What Nordlys here perceives as a "totalitarian" intervention, I (significantly younger) have already experienced as politeness (a very old virtue): I discard words from my usage which whole ethnic groups say offend them. That actually restricts my freedom to insult whoever I want without restraint. How annoying...

I offer an alternative, because I believe I read between the lines what might actually have meant, whose posts I appreciate despite all disagreements between us.
Namely, that with such outdated language use out of ignorance or simply lack of understanding for the problem, it is immediately said: You are from now on a racist or Nazi. Which is actually nonsense!

Because this much is true: In some circles that consider themselves intellectual, a culture has developed of lumping everyone who cannot or will not immediately follow a language change together with those who reject it out of genuine racism and want to continue using the old words because they actually want to discriminate actively.
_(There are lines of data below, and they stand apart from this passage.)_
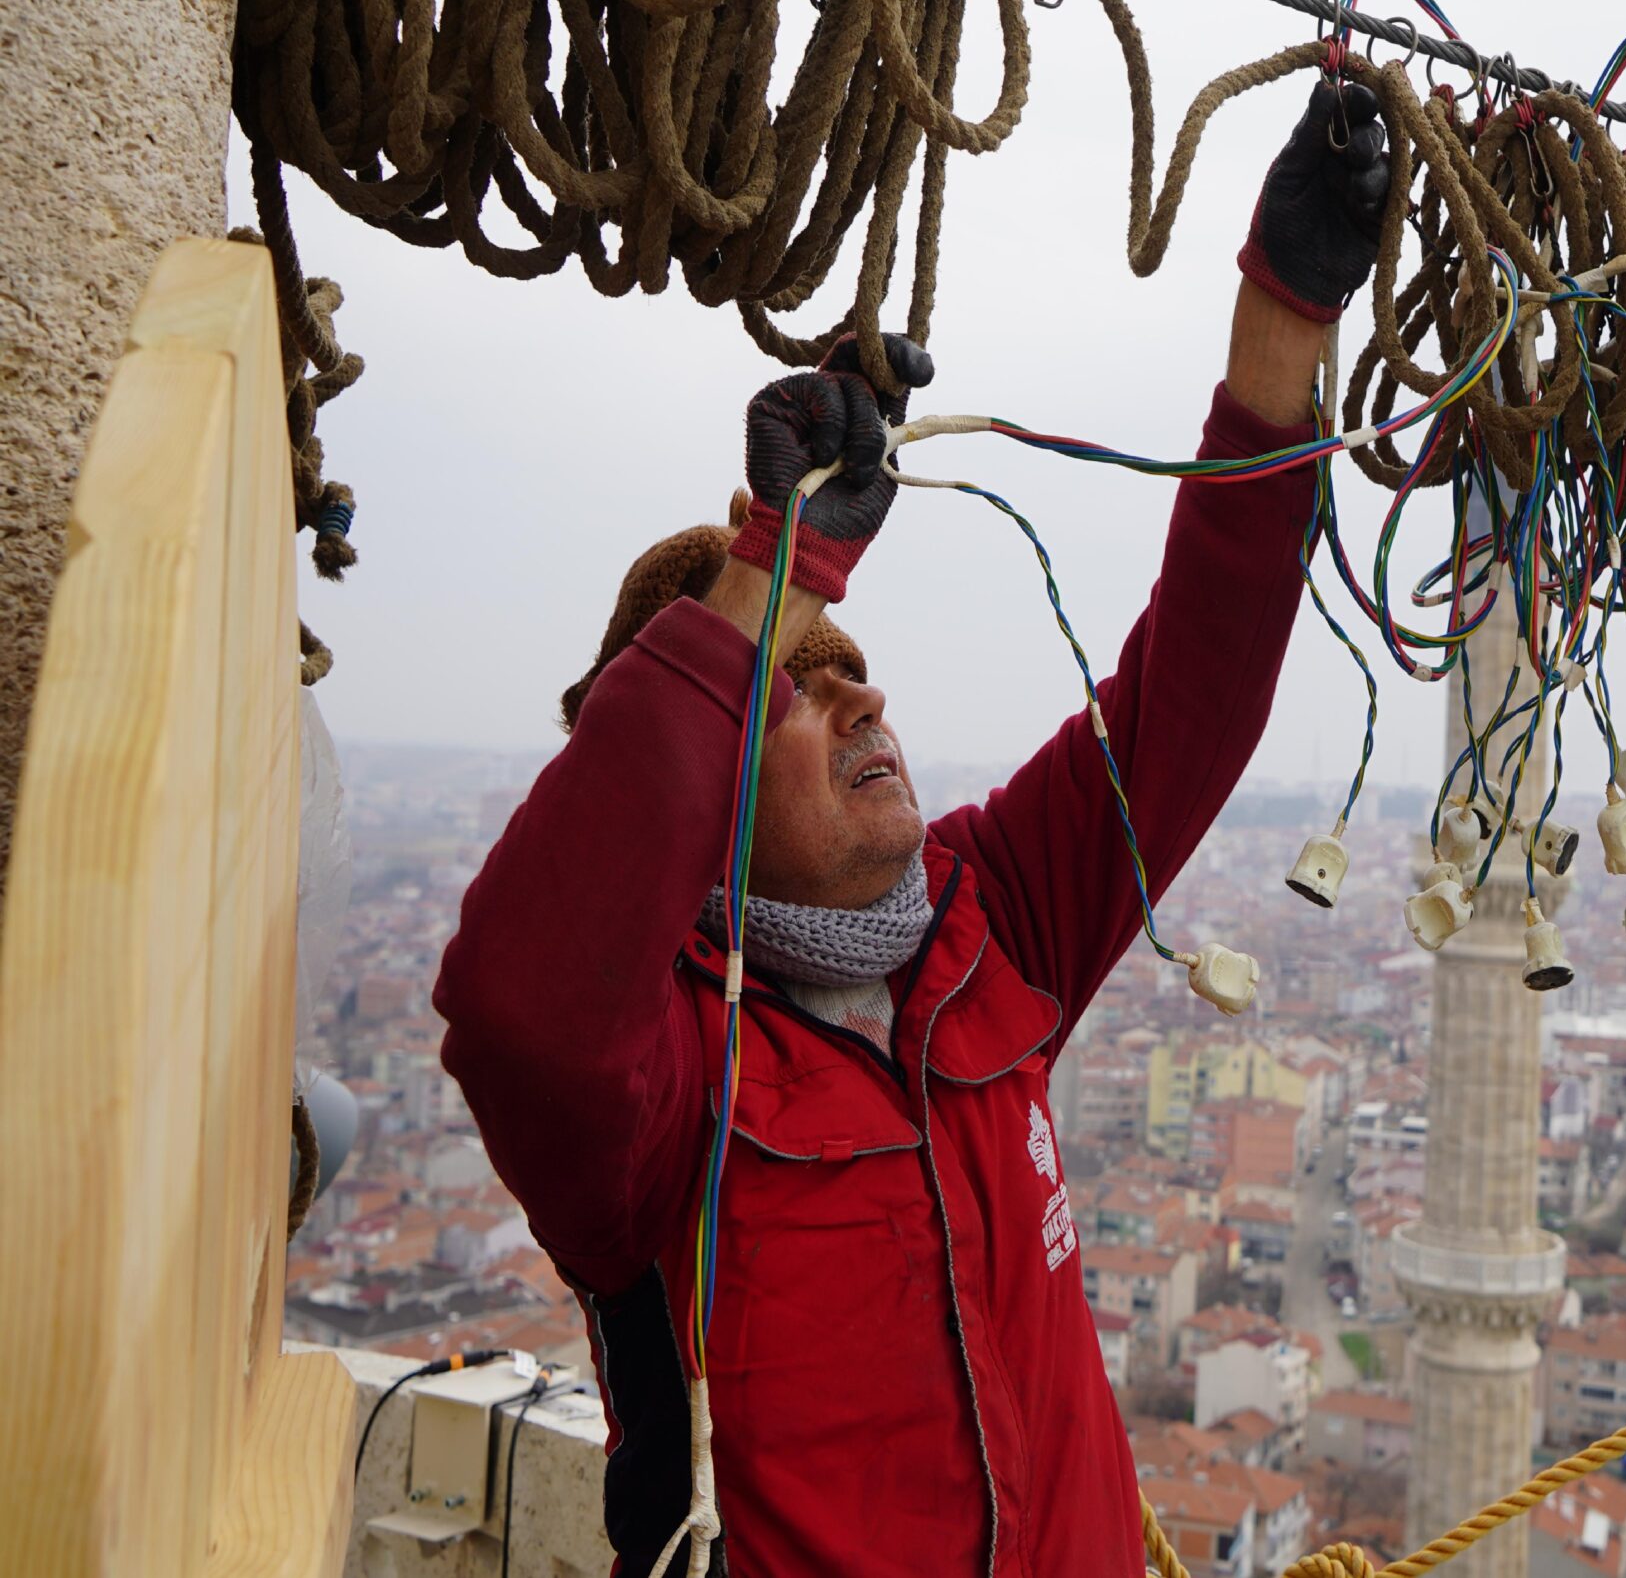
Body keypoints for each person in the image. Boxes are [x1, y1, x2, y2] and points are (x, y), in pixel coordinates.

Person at [433, 77, 1390, 1577]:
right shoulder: (660, 1084)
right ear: (698, 789)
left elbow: (1190, 697)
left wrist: (1287, 319)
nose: (862, 695)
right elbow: (520, 1008)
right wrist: (776, 566)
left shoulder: (985, 919)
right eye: (800, 688)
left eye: (854, 665)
And THAT is certainly not something you can accuse good Nordlys of, I say this very clearly.

But also to you it should be said: Whoever clings to old-fashioned traditions although there are new reasons not to do so must be able to deal with dissent, as this is also part of the same freedom of opinion with which you want to use these words.

Example: 16 years ago, in the next-to-last school year, I visited Weimar and on the way back the former Buchenwald concentration camp. There was a snack bar at the parking lot which prominently sold Z-Schnitzel on the menu. At the place where people who had been called exactly that were murdered.
The older operators and older adults saw no problem. We young people, on the other hand, did—and it is good that there is such a change in thinking and feeling. This is not totalitarian, it is simply a matter of decency.